## Description of the task
Look through the records below for the word "nebo". Report how many lines have it, and only that number.

*** Opening of Data shown ***

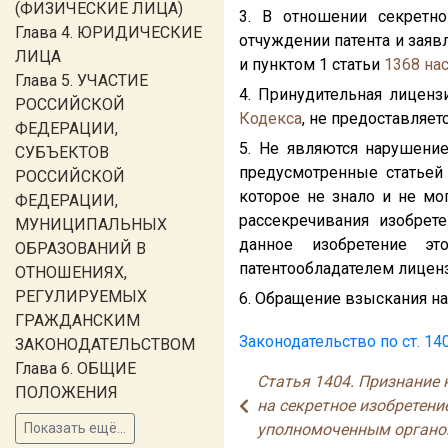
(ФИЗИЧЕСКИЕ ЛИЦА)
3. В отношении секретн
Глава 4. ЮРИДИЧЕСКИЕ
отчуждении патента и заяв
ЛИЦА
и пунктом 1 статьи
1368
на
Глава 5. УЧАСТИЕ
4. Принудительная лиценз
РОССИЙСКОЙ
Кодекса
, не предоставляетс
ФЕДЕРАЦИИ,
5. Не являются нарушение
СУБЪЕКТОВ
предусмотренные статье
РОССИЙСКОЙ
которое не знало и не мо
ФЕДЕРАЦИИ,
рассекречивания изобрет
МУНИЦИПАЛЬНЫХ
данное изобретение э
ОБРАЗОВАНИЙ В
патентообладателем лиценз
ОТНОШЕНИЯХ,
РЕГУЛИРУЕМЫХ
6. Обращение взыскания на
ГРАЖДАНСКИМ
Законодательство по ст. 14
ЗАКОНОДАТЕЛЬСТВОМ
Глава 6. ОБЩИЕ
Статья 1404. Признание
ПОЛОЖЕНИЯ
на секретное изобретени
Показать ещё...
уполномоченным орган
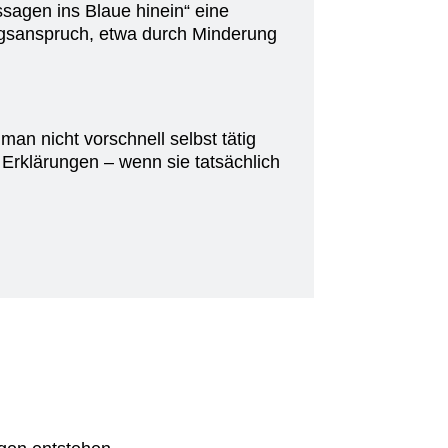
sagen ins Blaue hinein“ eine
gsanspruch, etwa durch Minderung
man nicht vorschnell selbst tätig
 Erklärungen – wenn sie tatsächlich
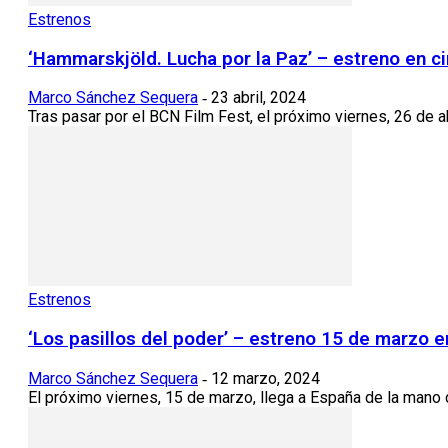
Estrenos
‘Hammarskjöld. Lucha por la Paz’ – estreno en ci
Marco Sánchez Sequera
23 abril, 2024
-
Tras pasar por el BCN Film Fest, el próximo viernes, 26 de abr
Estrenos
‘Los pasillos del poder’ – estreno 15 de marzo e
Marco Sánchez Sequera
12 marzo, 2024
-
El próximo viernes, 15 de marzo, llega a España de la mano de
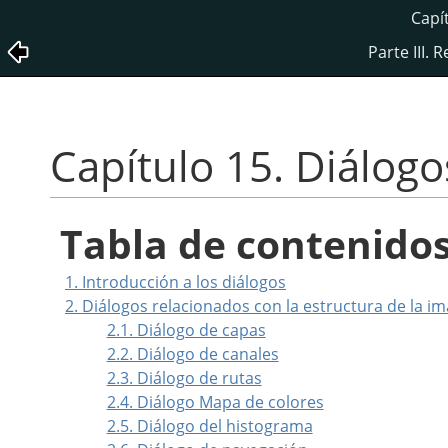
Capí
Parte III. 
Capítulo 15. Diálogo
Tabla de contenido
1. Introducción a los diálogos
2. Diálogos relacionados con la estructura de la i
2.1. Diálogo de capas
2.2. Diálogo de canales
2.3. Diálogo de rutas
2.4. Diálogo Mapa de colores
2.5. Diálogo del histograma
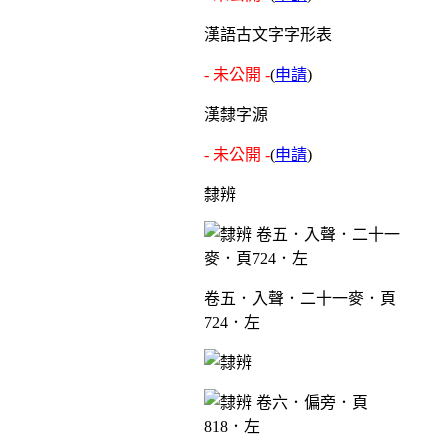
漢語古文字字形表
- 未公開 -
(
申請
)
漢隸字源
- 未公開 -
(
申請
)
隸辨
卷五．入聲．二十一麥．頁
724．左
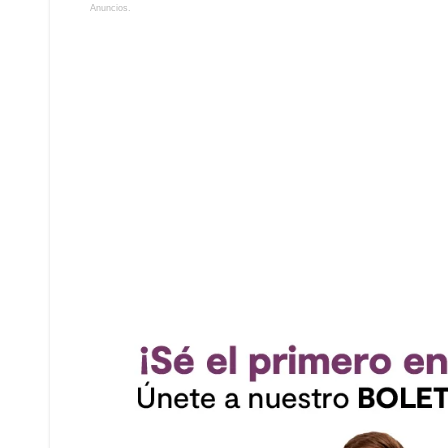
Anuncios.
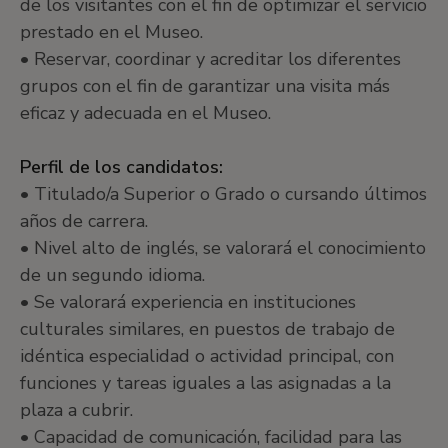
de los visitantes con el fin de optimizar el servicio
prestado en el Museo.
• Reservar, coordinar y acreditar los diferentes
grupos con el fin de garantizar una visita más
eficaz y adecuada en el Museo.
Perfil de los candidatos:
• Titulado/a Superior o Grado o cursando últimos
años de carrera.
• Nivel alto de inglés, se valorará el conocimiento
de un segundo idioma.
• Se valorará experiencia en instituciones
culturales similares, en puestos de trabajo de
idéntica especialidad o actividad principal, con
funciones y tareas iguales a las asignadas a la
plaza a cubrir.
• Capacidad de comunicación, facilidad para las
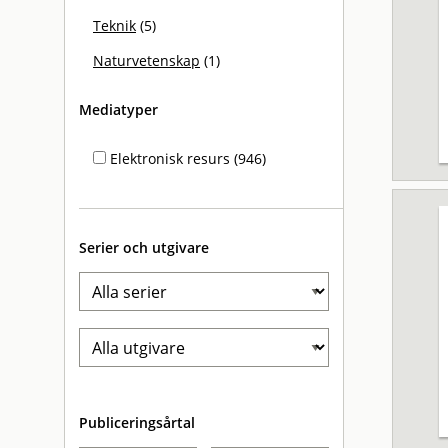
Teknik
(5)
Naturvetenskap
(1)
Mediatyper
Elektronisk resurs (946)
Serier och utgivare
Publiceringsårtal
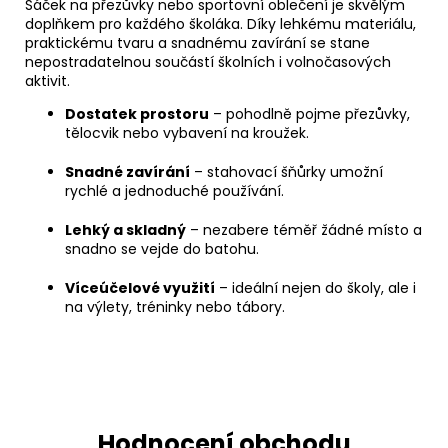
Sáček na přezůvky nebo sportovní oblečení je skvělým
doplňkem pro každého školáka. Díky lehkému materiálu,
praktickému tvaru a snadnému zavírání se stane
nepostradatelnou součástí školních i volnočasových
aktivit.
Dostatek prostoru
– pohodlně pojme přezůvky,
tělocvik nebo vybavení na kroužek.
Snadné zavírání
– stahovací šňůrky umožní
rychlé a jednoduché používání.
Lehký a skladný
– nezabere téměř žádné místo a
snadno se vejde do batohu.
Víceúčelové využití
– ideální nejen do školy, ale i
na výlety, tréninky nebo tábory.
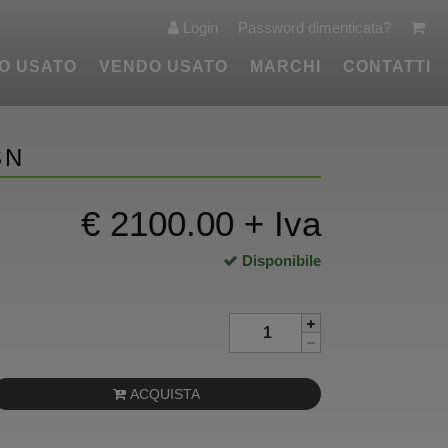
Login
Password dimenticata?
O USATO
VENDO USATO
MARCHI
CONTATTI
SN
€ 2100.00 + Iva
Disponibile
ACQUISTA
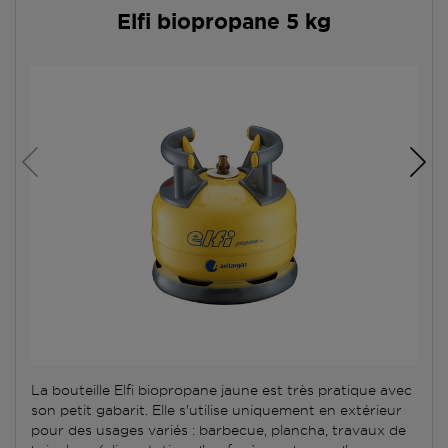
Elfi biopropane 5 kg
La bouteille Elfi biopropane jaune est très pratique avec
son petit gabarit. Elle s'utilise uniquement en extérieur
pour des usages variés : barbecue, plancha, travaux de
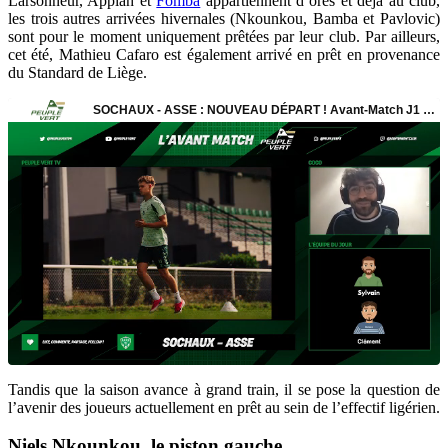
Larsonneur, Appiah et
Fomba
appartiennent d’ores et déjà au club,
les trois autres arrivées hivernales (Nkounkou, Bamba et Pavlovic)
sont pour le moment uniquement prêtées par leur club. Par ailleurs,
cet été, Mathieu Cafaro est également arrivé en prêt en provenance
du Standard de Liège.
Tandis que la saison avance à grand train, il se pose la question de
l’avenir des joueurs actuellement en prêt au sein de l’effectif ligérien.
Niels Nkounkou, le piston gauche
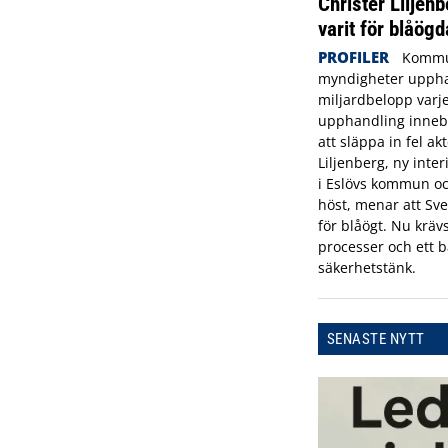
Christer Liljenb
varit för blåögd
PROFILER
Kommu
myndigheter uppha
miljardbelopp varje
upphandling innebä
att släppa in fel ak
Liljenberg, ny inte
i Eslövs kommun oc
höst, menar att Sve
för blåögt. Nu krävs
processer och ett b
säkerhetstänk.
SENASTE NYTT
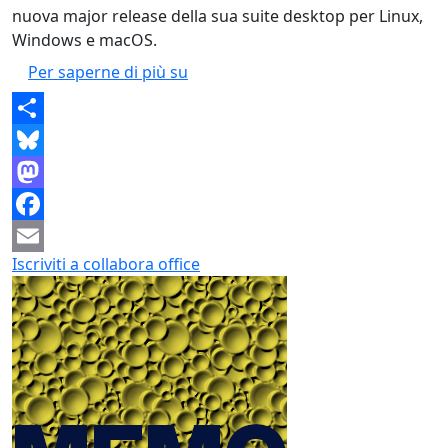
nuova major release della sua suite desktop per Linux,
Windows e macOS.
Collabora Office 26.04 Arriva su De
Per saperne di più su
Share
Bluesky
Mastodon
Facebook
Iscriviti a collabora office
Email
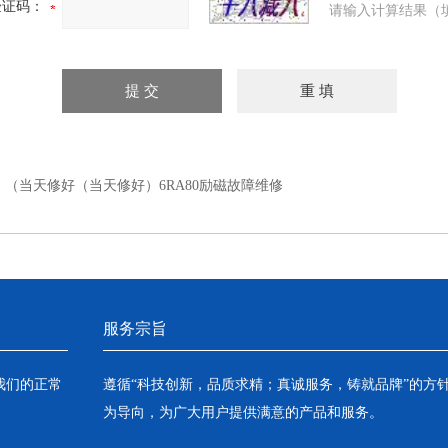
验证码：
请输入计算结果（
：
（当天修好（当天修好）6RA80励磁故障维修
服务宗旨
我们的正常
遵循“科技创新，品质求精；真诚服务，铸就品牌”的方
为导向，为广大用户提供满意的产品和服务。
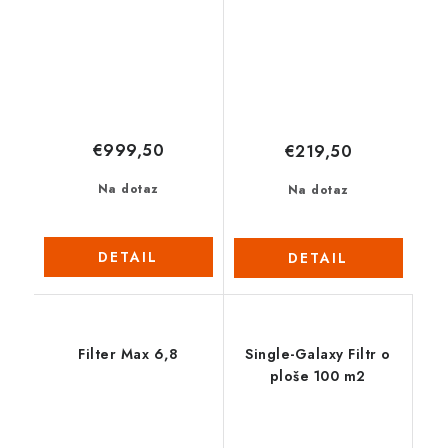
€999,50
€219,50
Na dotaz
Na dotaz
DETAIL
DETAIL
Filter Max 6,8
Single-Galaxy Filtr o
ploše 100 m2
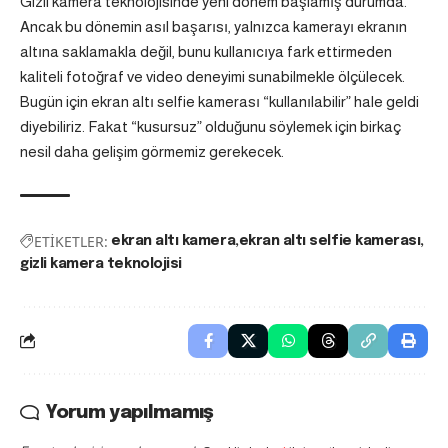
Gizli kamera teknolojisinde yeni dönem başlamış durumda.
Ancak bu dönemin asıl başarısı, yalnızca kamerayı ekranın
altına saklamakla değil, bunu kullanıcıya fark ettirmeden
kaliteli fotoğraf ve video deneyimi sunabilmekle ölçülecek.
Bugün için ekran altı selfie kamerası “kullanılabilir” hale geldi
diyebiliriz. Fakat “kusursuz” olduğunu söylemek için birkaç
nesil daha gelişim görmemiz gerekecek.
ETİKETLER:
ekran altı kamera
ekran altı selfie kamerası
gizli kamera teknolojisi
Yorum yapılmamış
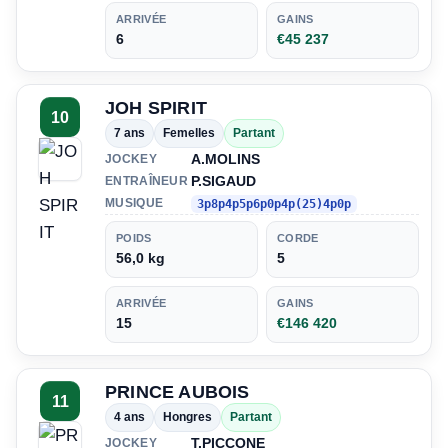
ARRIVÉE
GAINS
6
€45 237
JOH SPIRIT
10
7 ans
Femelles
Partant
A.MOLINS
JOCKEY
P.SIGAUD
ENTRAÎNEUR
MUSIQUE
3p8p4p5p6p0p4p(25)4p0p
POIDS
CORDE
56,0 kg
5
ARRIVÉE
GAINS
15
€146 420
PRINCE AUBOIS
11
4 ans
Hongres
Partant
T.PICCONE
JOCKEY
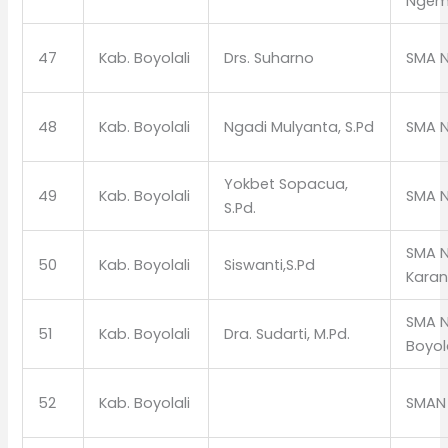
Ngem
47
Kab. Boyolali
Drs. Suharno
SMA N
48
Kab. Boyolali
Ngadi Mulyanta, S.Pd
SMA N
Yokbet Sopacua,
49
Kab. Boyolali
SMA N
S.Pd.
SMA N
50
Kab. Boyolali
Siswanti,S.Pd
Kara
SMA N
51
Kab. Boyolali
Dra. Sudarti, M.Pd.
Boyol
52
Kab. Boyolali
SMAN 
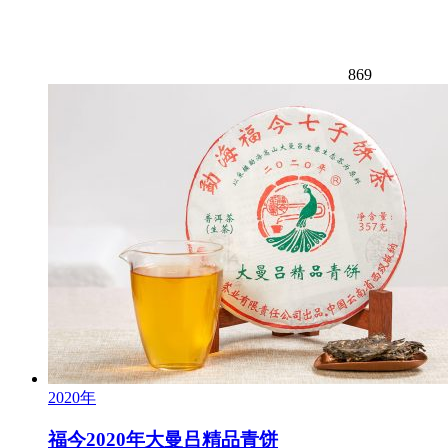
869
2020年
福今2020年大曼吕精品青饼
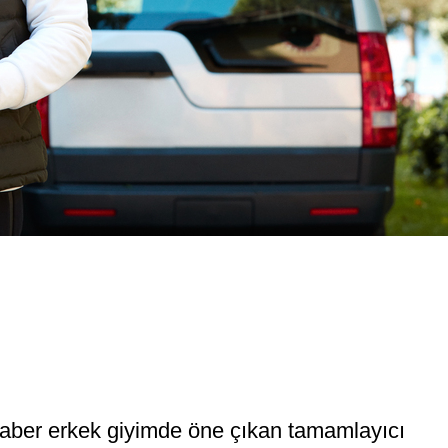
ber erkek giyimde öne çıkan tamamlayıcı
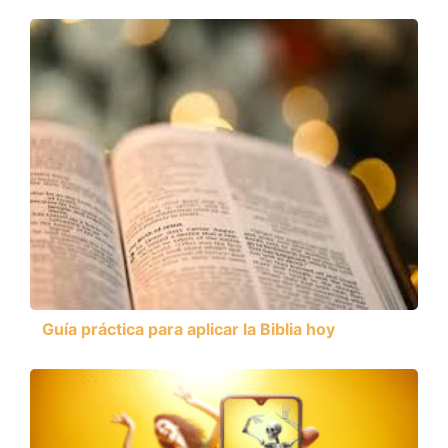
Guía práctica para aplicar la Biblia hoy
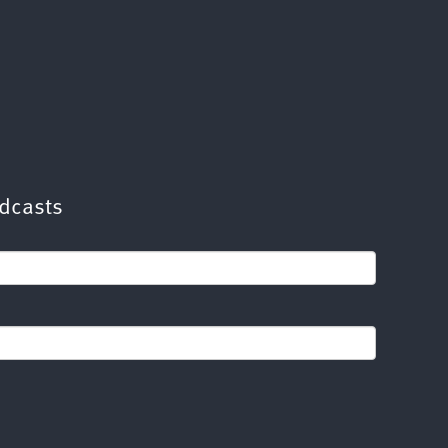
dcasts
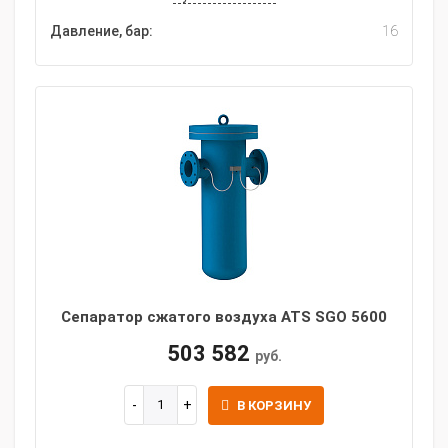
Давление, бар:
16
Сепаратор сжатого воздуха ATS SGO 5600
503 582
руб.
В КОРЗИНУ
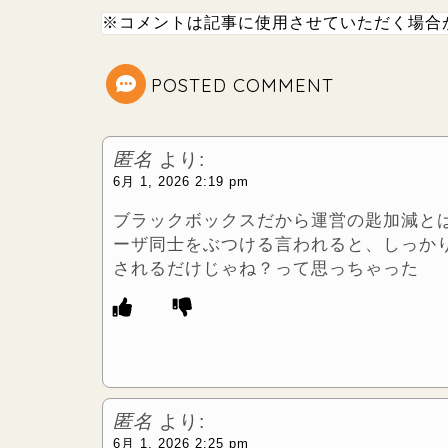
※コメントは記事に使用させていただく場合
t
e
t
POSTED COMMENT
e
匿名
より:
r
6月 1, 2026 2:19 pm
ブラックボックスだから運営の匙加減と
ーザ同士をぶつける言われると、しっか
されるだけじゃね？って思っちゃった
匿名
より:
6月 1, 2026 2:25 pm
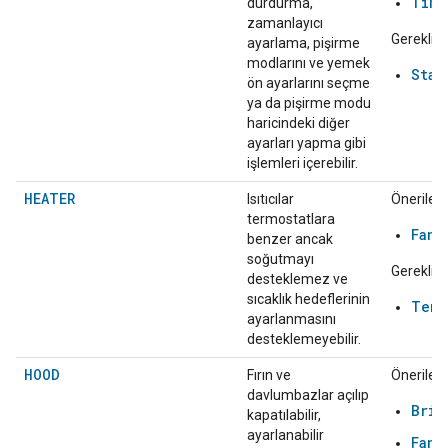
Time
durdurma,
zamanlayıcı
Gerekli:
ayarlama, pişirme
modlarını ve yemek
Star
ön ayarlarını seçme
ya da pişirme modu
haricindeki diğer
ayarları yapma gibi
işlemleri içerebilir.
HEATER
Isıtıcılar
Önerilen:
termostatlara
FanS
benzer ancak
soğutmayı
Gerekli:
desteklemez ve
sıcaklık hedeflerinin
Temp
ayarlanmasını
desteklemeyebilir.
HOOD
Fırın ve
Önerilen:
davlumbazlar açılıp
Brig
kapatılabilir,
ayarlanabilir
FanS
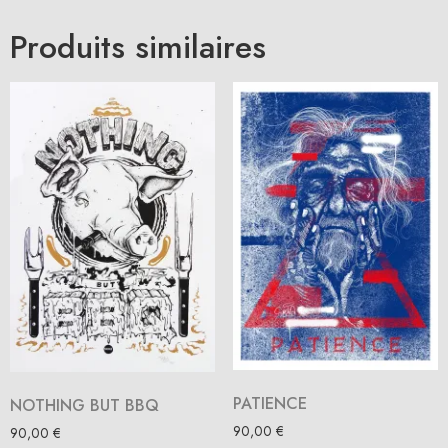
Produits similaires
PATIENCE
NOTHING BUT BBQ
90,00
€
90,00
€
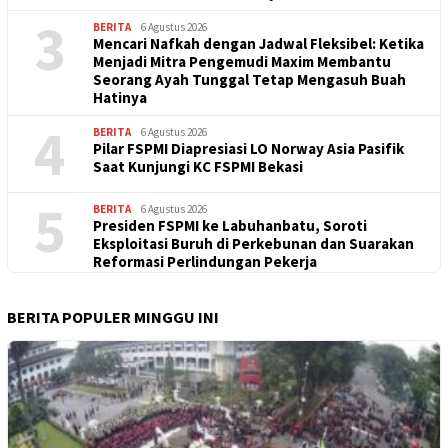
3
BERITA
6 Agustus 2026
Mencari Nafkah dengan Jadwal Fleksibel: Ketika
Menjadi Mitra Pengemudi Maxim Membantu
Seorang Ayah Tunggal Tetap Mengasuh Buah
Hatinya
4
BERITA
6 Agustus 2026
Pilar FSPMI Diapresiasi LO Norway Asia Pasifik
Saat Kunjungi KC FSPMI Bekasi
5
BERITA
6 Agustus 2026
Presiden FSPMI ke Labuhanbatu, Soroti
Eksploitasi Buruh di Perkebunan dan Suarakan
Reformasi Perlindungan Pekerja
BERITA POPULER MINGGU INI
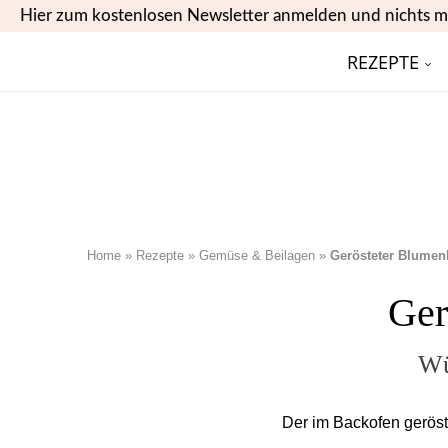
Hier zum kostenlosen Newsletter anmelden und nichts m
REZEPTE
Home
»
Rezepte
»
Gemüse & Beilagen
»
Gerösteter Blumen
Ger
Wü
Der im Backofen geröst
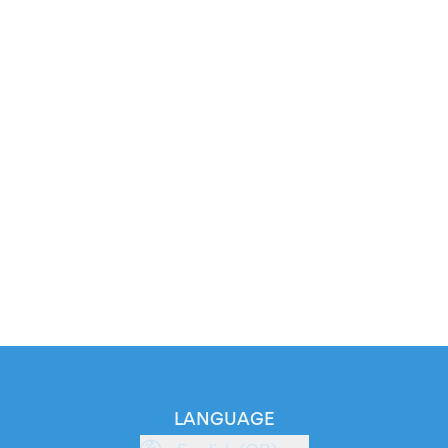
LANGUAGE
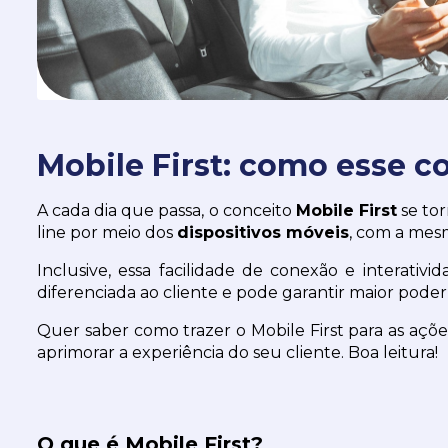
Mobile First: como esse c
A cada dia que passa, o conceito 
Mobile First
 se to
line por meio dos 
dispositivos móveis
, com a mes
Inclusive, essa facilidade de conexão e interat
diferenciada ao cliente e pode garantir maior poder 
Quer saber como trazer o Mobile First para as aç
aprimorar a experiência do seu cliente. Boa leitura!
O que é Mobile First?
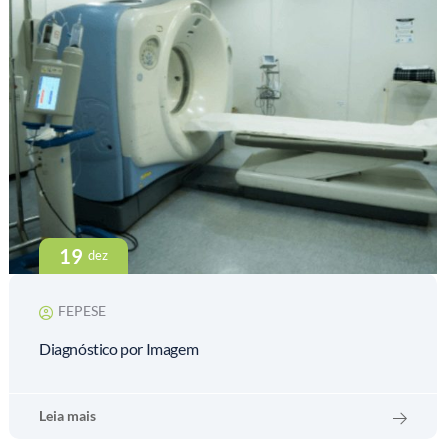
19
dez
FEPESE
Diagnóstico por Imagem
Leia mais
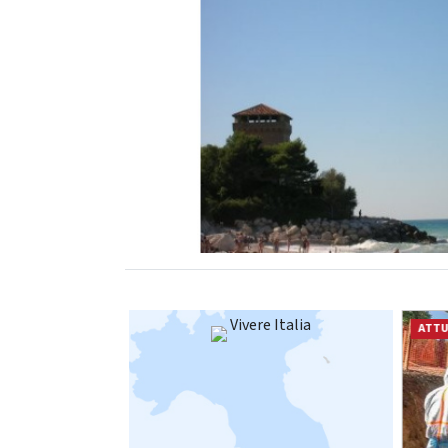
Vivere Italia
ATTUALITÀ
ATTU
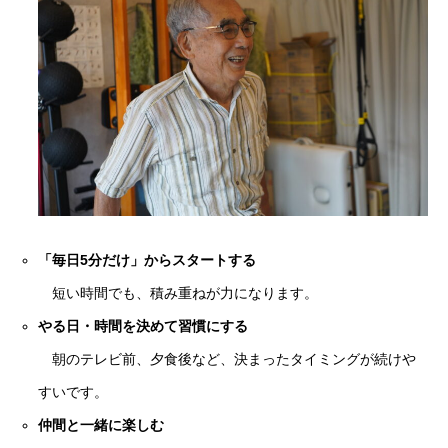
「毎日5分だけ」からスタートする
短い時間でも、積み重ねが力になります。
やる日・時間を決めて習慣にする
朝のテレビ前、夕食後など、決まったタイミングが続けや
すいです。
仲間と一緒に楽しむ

*** Close of Data shown ***

## Expected answer
3